Introduction

Compared to the past, ever larger amounts of data are being collected in astronomy, and the rate will continue to accelerate in the next decades. It is therefore necessary to work on bigger samples if full advantage is to be taken of all accessible information. It is also necessary to derive as much information as possible from the diversity of the data, rather than restricting attention to subsets of it.

One way to work effectively on large samples is to apply, and if necessary to develop, suitable statistical methods. Multivariate data analysis methods are not intended to replace physical analysis: these should be seen as complementary, and statistical methods can effectively be used to run a rough preliminary investigation, to sort out ideas, to put a new (``objective'' or ``independent'') light on a problem, or to point out aspects which would not come out in a classical approach. Physical analysis is necessary subsequently to refine and interpret the results.

The multivariate methods implemented all operate on MIDAS tables. Such tables cross objects (e.g. ultraviolet spectra, spiral galaxies, or stellar chemical abundances) with variables or parameters.

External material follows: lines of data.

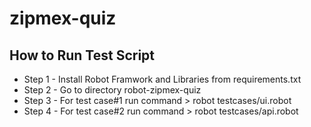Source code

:# zipmex-quiz
## How to Run Test Script
- Step 1 - Install Robot Framwork and Libraries from requirements.txt
- Step 2 - Go to directory robot-zipmex-quiz
- Step 3 - For test case#1 run command > robot testcases/ui.robot
- Step 4 - For test case#2 run command > robot testcases/api.robot
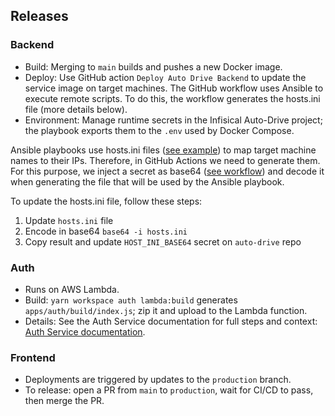 ## Releases

### Backend

- Build: Merging to `main` builds and pushes a new Docker image.
- Deploy: Use GitHub action `Deploy Auto Drive Backend` to update the service image on target machines. The GitHub workflow uses Ansible to execute remote scripts. To do this, the workflow generates the hosts.ini file (more details below).
- Environment: Manage runtime secrets in the Infisical Auto-Drive project; the playbook exports them to the `.env` used by Docker Compose.

Ansible playbooks use hosts.ini files ([see example](https://gist.github.com/adaml73/734f7a29f4851baa7b26c53668c1cf69)) to map target machine names to their IPs. Therefore, in GitHub Actions we need to generate them. For this purpose, we inject a secret as base64 ([see workflow](https://github.com/autonomys/auto-drive/blob/main/.github/workflows/auto-drive-backend-deploy.yml)) and decode it when generating the file that will be used by the Ansible playbook.

To update the hosts.ini file, follow these steps:

1. Update `hosts.ini` file
2. Encode in base64 `base64 -i hosts.ini`
3. Copy result and update `HOST_INI_BASE64` secret on `auto-drive` repo

### Auth

- Runs on AWS Lambda.
- Build: `yarn workspace auth lambda:build` generates `apps/auth/build/index.js`; zip it and upload to the Lambda function.
- Details: See the Auth Service documentation for full steps and context: [Auth Service documentation](./auth.md).

### Frontend

- Deployments are triggered by updates to the `production` branch.
- To release: open a PR from `main` to `production`, wait for CI/CD to pass, then merge the PR.
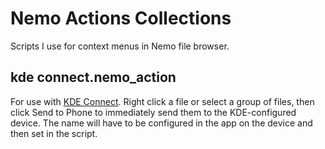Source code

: # Nemo Actions Collections
Scripts I use for context menus in Nemo file browser.

## kde connect.nemo_action
For use with [KDE Connect](https://kde.org/distributions/). Right click a file or select a group of files, then click Send to Phone to immediately send them to the KDE-configured device. The name will have to be configured in the app on the device and then set in the script.
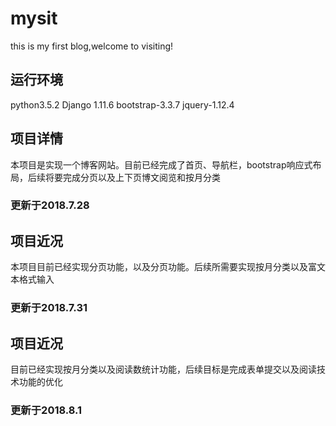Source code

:# mysit
this is my first blog,welcome to visiting!
## 运行环境
python3.5.2
Django 1.11.6
bootstrap-3.3.7
jquery-1.12.4
## 项目详情
本项目是实现一个博客网站。目前已经完成了首页、导航栏，bootstrap响应式布局，后续将要完成分页以及上下页博文阅览和按月分类
### 更新于2018.7.28
## 项目近况
本项目目前已经实现分页功能，以及分页功能。后续所需要实现按月分类以及富文本格式输入
### 更新于2018.7.31
## 项目近况
目前已经实现按月分类以及阅读数统计功能，后续目标是完成表单提交以及阅读技术功能的优化
### 更新于2018.8.1
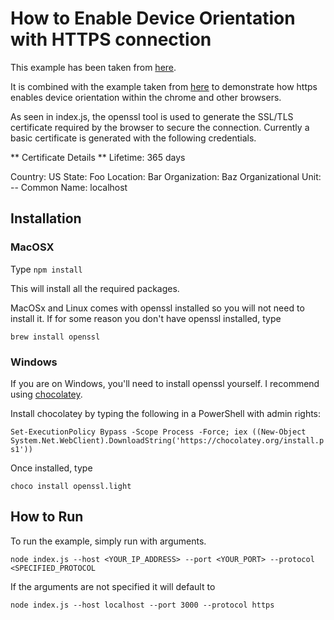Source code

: # How to Enable Device Orientation with HTTPS connection

This example has been taken from [here](https://blog.usejournal.com/securing-node-js-apps-with-ssl-tls-b3570dbf84a5).

It is combined with the example taken from [here](https://developer.mozilla.org/en-US/docs/Web/API/Detecting_device_orientation) to demonstrate how https enables device orientation within the chrome and other browsers.

As seen in index.js, the openssl tool is used to generate the SSL/TLS certificate required by the browser to secure the connection. Currently a basic certificate is generated with the following credentials. 


** Certificate Details **
Lifetime: 365 days

Country: US
State: Foo
Location: Bar
Organization: Baz
Organizational Unit: --
Common Name: localhost

## Installation
### MacOSX

Type `npm install`

This will install all the required packages.

MacOSx and Linux comes with openssl installed so you will not need to install it. If for some reason you don't have openssl installed, type 

`brew install openssl`

### Windows

If you are on Windows, you'll need to install openssl yourself. I recommend using [chocolatey](https://chocolatey.org/).

Install chocolatey by typing the following in a PowerShell with admin rights:

`Set-ExecutionPolicy Bypass -Scope Process -Force; iex ((New-Object System.Net.WebClient).DownloadString('https://chocolatey.org/install.ps1'))`

Once installed, type 

`choco install openssl.light`

## How to Run 

To run the example, simply run with arguments. 

`node index.js --host <YOUR_IP_ADDRESS> --port <YOUR_PORT> --protocol <SPECIFIED_PROTOCOL`

If the arguments are not specified it will default to 

`node index.js --host localhost --port 3000 --protocol https`
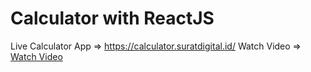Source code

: # Calculator with ReactJS

Live Calculator App => https://calculator.suratdigital.id/
Watch Video => <a href="https://youtu.com/shorts/4SOtqZR0aJM" target="__blank">Watch Video</a>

Among widely-used multivariate methods :

1.

Principal Components Analysis  

2.

Hierarchical Cluster Analysis

3.

Non-Hierarchical Clustering, or Partitioning

4.

Minimal Spanning Tree        

5.

Discriminant Analysis  

6.

Correspondence Analysis  

We will look briefly at each of these in turn. Since comprehensive ancillary documentation is available (see references), we will not dwell on background material here. The wide-ranging applications for which multivariate statistical methods have been employed in astronomy also cannot be catalogued here (again, see the references given). In the following sections we will concentrate on various practical aspects of the methods. Note that the MVA context is required to activate the relevant commands (by using the command SET/CONTEXT MVA in a MIDAS session).